La questione dibattuta e risolta dalla sentenza in esame, nella sostanza, si incentra sulla natura del’art. 337 c.p. e sul bene giuridco tutelato dalla medesima disposizione.

Infatti, se il delitto fosse di c.d. “pericolo presunto”, qualunque condotta violenta o minacciosa astrattamente idonea a manifestare la propria disapprovazione avverso l’operato dei pubblico ufficiale, indipendentemente dalla possibilità concreta di influirvi, sarebbe sufficiente perché si possa ritenere integrata la fattispecie. Questa ricostruzione, però, oltre a configgere per molti aspetti con il principio (secondo i più costituzionalizzato) di necessaria offensività del reato, si scontra, altresì, sia con la lettera legis, sia con l’interpretazione della norma datane in plurime pronunce dalla Corte di Cassazione.

L’art. 337 c.p., infatti, richiedendo espressamente che il fine della condotta sia connotato dal dolo specifico di opporsi ai soggetti pubblici, seleziona ed include solo quei comportamenti mirati ad avere una qualche ingerenza sull’atto d’ufficio posto in essere.

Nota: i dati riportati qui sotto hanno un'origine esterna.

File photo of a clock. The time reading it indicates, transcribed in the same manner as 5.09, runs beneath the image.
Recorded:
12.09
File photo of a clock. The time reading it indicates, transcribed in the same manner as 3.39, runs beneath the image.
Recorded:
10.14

D’altro canto, la giurisprudenza di legittimità pressoche costante, richiede che la violenza e la minaccia siano causalmente idoenee a coartare o ad ostacolare l’atto del pubblico ufficiale (cfr. Cass. 31544/2009; 22453/2009; 8340/2011).

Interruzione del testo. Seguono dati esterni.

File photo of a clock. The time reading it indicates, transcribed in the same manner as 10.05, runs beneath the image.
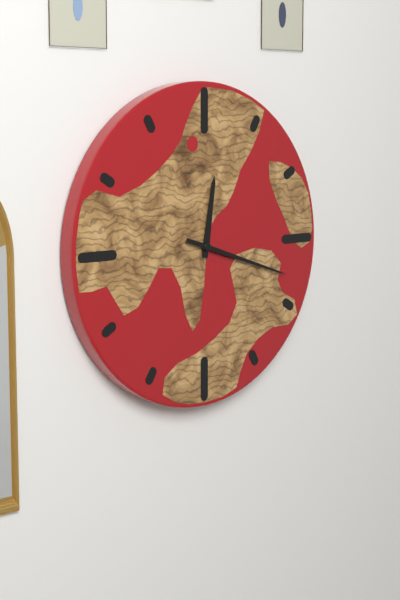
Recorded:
12.18
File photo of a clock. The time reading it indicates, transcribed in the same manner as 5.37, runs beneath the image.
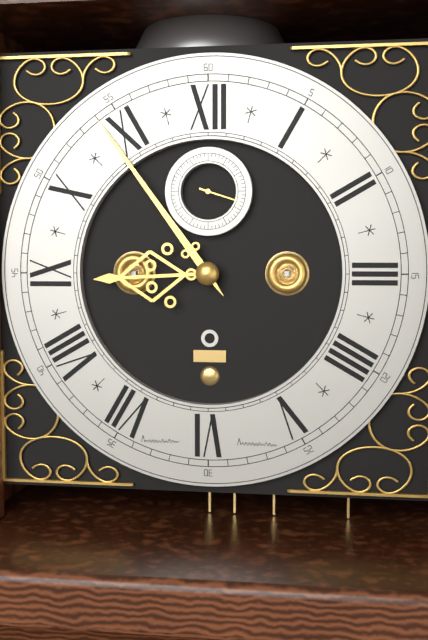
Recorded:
8.54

Invero, una condotta del tutto successiva alla fase di formazione dell’atto e che non può comportare alcuna influenza causale, quand’anche ricorresse la presenza dell’elemento soggettivo del delitto, non potrebbe essere comunque sanzionata neppure a titolo di tentativo, vista l’inidoneità degli atti a determinare l’evento. In caso contrario si andrebbe, del tutto illegittimamente, a sanzionare un reato impossibile.

 

RIFERIMENTI NORMATIVI

Artt. C.P.: 49 , 56, 337 e 341.

Artt. Cost.: 13, 25 e 27.

 

NOTA ESPLICATIVA

Con la pronuncia in esame la Suprema Corte ha chiarito – esplicitamente – che il delitto previsto dall’art. 337 c.p. è a dolo specifico ed è di c.d. “pericolo concreto”. Quindi necessita sia che la condotta minacciosa sia stata perpretata allo scopo di influire sull’atto pubblico, sia che, in concreto, possa avere una qualche valenza causale sull’atto medesimo (indagine che deve essere svolta in concreto ed ex ante). Pertanto, il Giudice di legittimità, nell’annullare la sentenza della Corte d’Appello ha riqualificato il fatto ai sensi dell’art. 594 c.p. come delitto di ingiuria.

A tal uopo, si osserva che, ad oggi, con ogni probabilità, il fatto descritto dovrebbe essere sussunto

nella fattispecie di cui all’art. 341 bis c.p., inserito nel codice dal comma 8 dell’art. 1 della L. 15 luglio 2009, n. 94, successiva ai fatti della vicenda descritta.